PROBLÈMES À RÉSOUDRE:
1. D'après le texte sur Freinet, à quel prix la fleur d'oranger est-elle tombée en mai 31 ?
2. Recopiez le texte sur Freinet entre « L'observation critique du milieu Des » et « aussi régulièrement ? », bornes incluses.

PASSAGE FOURNI:
L'observation critique du milieu - Des pratiques de l'école active

L'observation critique du milieu - Des pratiques de l'école active Claude Beaunis dim 07/05/2017 - 12:20

 

L'observation critique du milieu Des pratiques de l'école active

Célestin Freinet, un éducateur pour notre temps

Michel Barré

 

  Lorsque Freinet demande aux petits de Bar-sur-Loup d'observer et de décrire des métiers du village (tisserand, berger, cordonnier, forgeron), lorsqu'à Saint-Paul, deux ans plus tard, il fait mesurer et décrire systématiquement les remparts et le panorama qu'on aperçoit, qu'il va voir avec ses élèves un four à chaux, une scierie, un moulin à huile, qu'il fait noter les températures, les évolutions du temps et de la nature, on peut dire qu'il n'introduit là rien d'original, il suit simplement les conseils des nouvelles instructions officielles de 1923. Mais sont-ils nombreux, les instituteurs qui, à cette époque, le font aussi régulièrement ?

 

De la description spontanée à la réflexion

La plupart des textes d'enfants reflètent leur milieu. Mais Freinet ne se contente pas de cette perception intuitive. Avec sa classe de petits à Bar, on sent qu'il incite à réfléchir sur le pourquoi des travaux agricoles, des récoltes. A Saint-Paul, comme les élèves sont plus grands, il systématise l'élargissement en quelques lignes, imprimées sous le texte du jour et baptisées enquête . Par exemple, si l'enfant a parlé de sa chèvre, on ajoute combien de chèvres possèdent tous les enfants de la classe. De proche en proche se dessinera un tableau des animaux domestiques possédés dans les familles. Un autre jour, on totalise les métiers pratiqués par les parents (total significatif : 25 cultivateurs, presque tous métayers, un maçon, un coiffeur, une blanchisseuse, une couturière ; les autres habitants du village n'ont pas d'enfants ou les envoient dans des écoles privées hors du village).

Fréquemment un texte parle d'une récolte à laquelle participent les enfants en dehors des horaires scolaires. L'enquête précise le poids récolté par la famille concernée ou par toutes les familles représentées dans la classe, parfois en indiquant le cours actuel (en mai 31, la fleur d'oranger est tombée à 3 F le kilo au lieu de 10 l'année précédente). Au sujet des autos, on totalise les quelques voitures des habitants ; par contre, des voitures de luxe stationnent autour des hôtels. Des correspondants ayant parlé du champagne, le compte est vite fait des familles où l'on en a déjà bu ; par contre les enfants savent que l'on en sert souvent dans les hôtels, ils se renseignent sur le prix de la bouteille et comparent avec les dépenses quotidiennes de leur famille. Il en est de même pour les animaux de compagnie des riches visiteurs, mieux nourris, en cette période de crise, que bien des humains. A travers les petites enquêtes rapidement exécutées puis imprimées et conservées dans le livre de vie, se forme, peu à peu et sans le moindre endoctrinement, une prise de conscience sociale qui, en fait, sera le principal grief des ennemis de Freinet.

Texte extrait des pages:

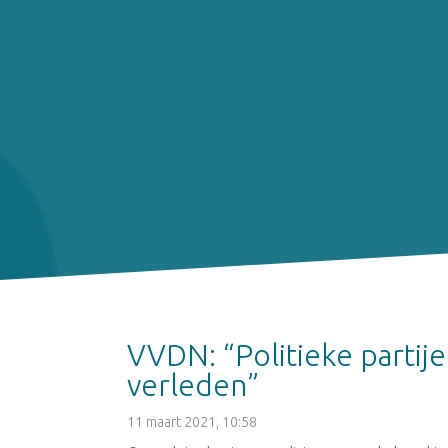
VVDN: “Politieke partije
verleden”
11 maart 2021, 10:58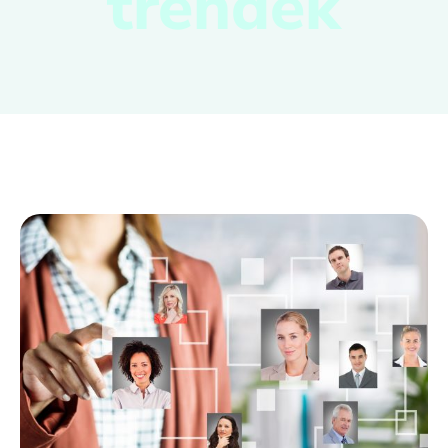
trendek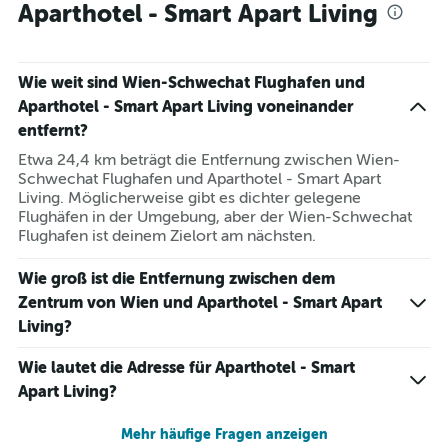
Aparthotel - Smart Apart Living
Wie weit sind Wien-Schwechat Flughafen und
Aparthotel - Smart Apart Living voneinander
entfernt?
Etwa 24,4 km beträgt die Entfernung zwischen Wien-
Schwechat Flughafen und Aparthotel - Smart Apart
Living. Möglicherweise gibt es dichter gelegene
Flughäfen in der Umgebung, aber der Wien-Schwechat
Flughafen ist deinem Zielort am nächsten.
Wie groß ist die Entfernung zwischen dem
Zentrum von Wien und Aparthotel - Smart Apart
Living?
Wie lautet die Adresse für Aparthotel - Smart
Apart Living?
Mehr häufige Fragen anzeigen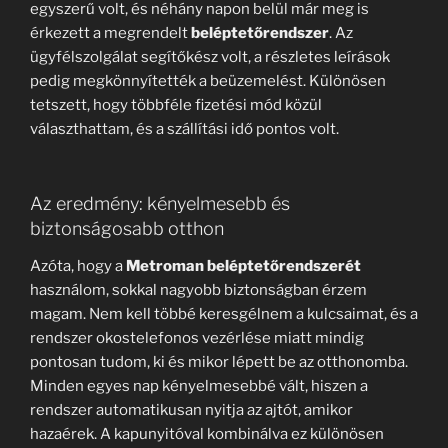
egyszerű volt, és néhány napon belül már meg is
érkezett a megrendelt
beléptetőrendszer
. Az
ügyfélszolgálat segítőkész volt, a részletes leírások
pedig megkönnyítették a beüzemelést. Különösen
tetszett, hogy többféle fizetési mód közül
választhattam, és a szállítási idő pontos volt.
Az eredmény: kényelmesebb és
biztonságosabb otthon
Azóta, hogy a
Metroman beléptetőrendszerét
használom, sokkal nagyobb biztonságban érzem
magam. Nem kell többé keresgélnem a kulcsaimat, és a
rendszer okostelefonos vezérlése miatt mindig
pontosan tudom, ki és mikor lépett be az otthonomba.
Minden egyes nap kényelmesebbé vált, hiszen a
rendszer automatikusan nyitja az ajtót, amikor
hazaérek. A kapunyitóval kombinálva ez különösen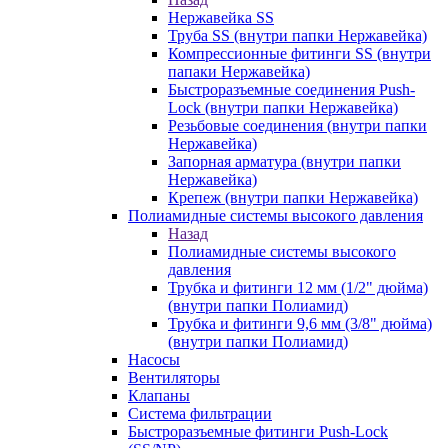
Нержавейка SS
Труба SS (внутри папки Нержавейка)
Компрессионные фитинги SS (внутри
папаки Нержавейка)
Быстроразъемные соединения Push-
Lock (внутри папки Нержавейка)
Резьбовые соединения (внутри папки
Нержавейка)
Запорная арматура (внутри папки
Нержавейка)
Крепеж (внутри папки Нержавейка)
Полиамидные системы высокого давления
Назад
Полиамидные системы высокого
давления
Трубка и фитинги 12 мм (1/2" дюйма)
(внутри папки Полиамид)
Трубка и фитинги 9,6 мм (3/8" дюйма)
(внутри папки Полиамид)
Насосы
Вентиляторы
Клапаны
Система фильтрации
Быстроразъемные фитинги Push-Lock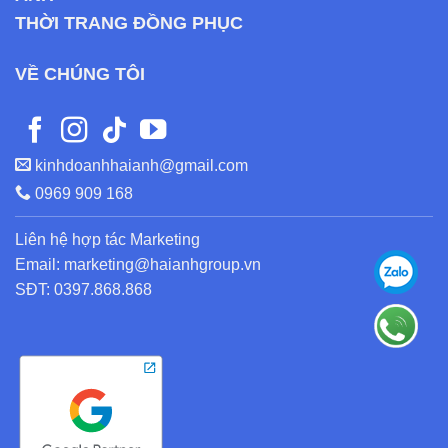
THỜI TRANG ĐỒNG PHỤC
VỀ CHÚNG TÔI
kinhdoanhhaianh@gmail.com
0969 909 168
Liên hệ hợp tác Marketing
Email: marketing@haianhgroup.vn
SĐT: 0397.868.868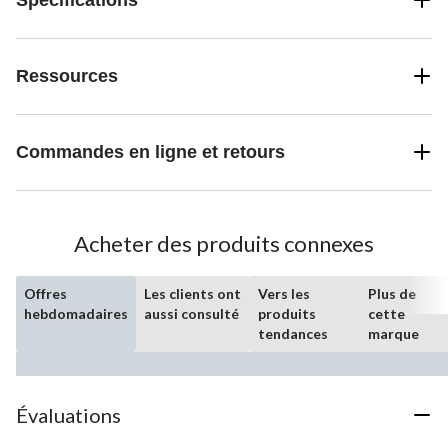
Ressources
Commandes en ligne et retours
Acheter des produits connexes
Offres
Les clients ont
Vers les
Plus de
hebdomadaires
aussi consulté
produits
cette
tendances
marque
Évaluations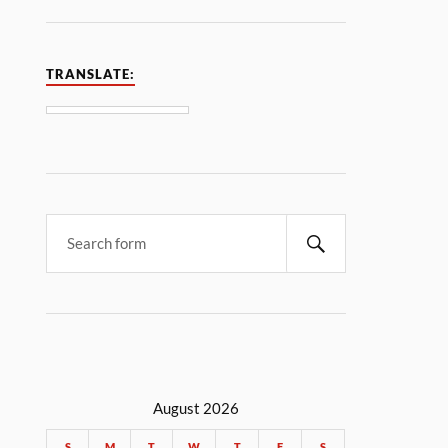
TRANSLATE:
August 2026
S
M
T
W
T
F
S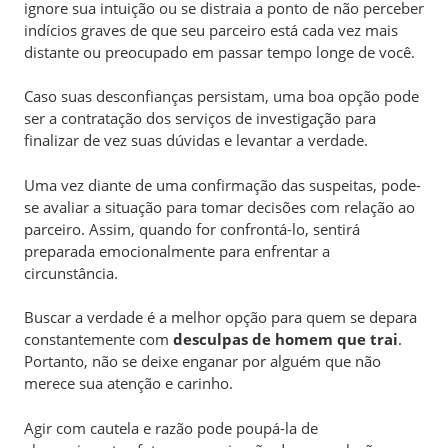
ignore sua intuição ou se distraia a ponto de não perceber
indícios graves de que seu parceiro está cada vez mais
distante ou preocupado em passar tempo longe de você.
Caso suas desconfianças persistam, uma boa opção pode
ser a contratação dos serviços de investigação para
finalizar de vez suas dúvidas e levantar a verdade.
Uma vez diante de uma confirmação das suspeitas, pode-
se avaliar a situação para tomar decisões com relação ao
parceiro. Assim, quando for confrontá-lo, sentirá
preparada emocionalmente para enfrentar a
circunstância.
Buscar a verdade é a melhor opção para quem se depara
constantemente com
desculpas de homem que trai
.
Portanto, não se deixe enganar por alguém que não
merece sua atenção e carinho.
Agir com cautela e razão pode poupá-la de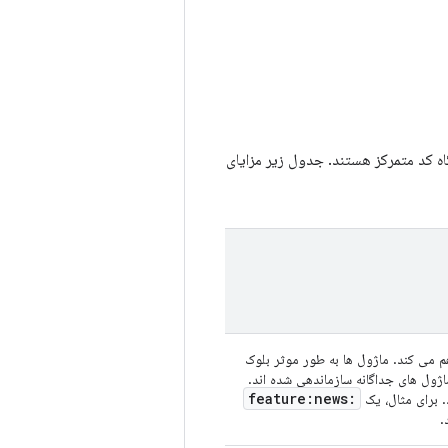
اه کد متمرکز هستند. جدول زیر مزایای
م می کند. ماژول ها به طور موثر بلوک
ماژول های جداگانه سازماندهی شده اند.
:feature:news
 برای مثال، یک
.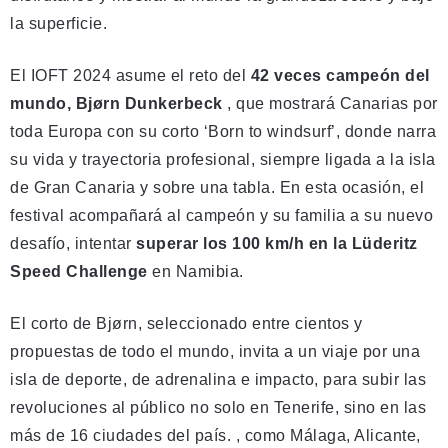
la superficie.
El IOFT 2024 asume el reto del
42 veces campeón del
mundo, Bjørn Dunkerbeck
, que mostrará Canarias por
toda Europa con su corto ‘Born to windsurf’, donde narra
su vida y trayectoria profesional, siempre ligada a la isla
de Gran Canaria y sobre una tabla. En esta ocasión, el
festival acompañará al campeón y su familia a su nuevo
desafío, intentar
superar los 100 km/h en la Lüderitz
Speed ​​Challenge
en Namibia.
El corto de Bjørn, seleccionado entre cientos y
propuestas de todo el mundo, invita a un viaje por una
isla de deporte, de adrenalina e impacto, para subir las
revoluciones al público no solo en Tenerife, sino en las
más de 16 ciudades del país. , como Málaga, Alicante,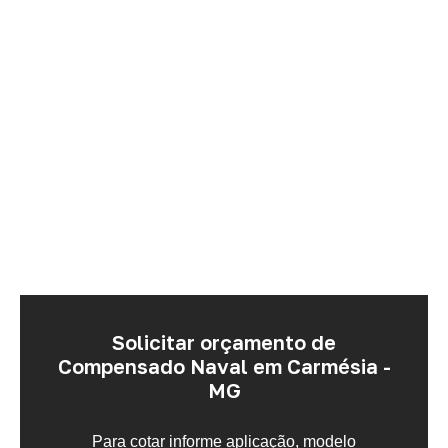
Solicitar orçamento de
Compensado Naval em Carmésia -
MG
Para cotar informe aplicação, modelo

RÉSULTATS PAR TÂCHE:
1. À 3 F le kilo.

2.
L'observation critique du milieu Des pratiques de l'école active

Célestin Freinet, un éducateur pour notre temps

Michel Barré

 

  Lorsque Freinet demande aux petits de Bar-sur-Loup d'observer et de décrire des métiers du village (tisserand, berger, cordonnier, forgeron), lorsqu'à Saint-Paul, deux ans plus tard, il fait mesurer et décrire systématiquement les remparts et le panorama qu'on aperçoit, qu'il va voir avec ses élèves un four à chaux, une scierie, un moulin à huile, qu'il fait noter les températures, les évolutions du temps et de la nature, on peut dire qu'il n'introduit là rien d'original, il suit simplement les conseils des nouvelles instructions officielles de 1923. Mais sont-ils nombreux, les instituteurs qui, à cette époque, le font aussi régulièrement ?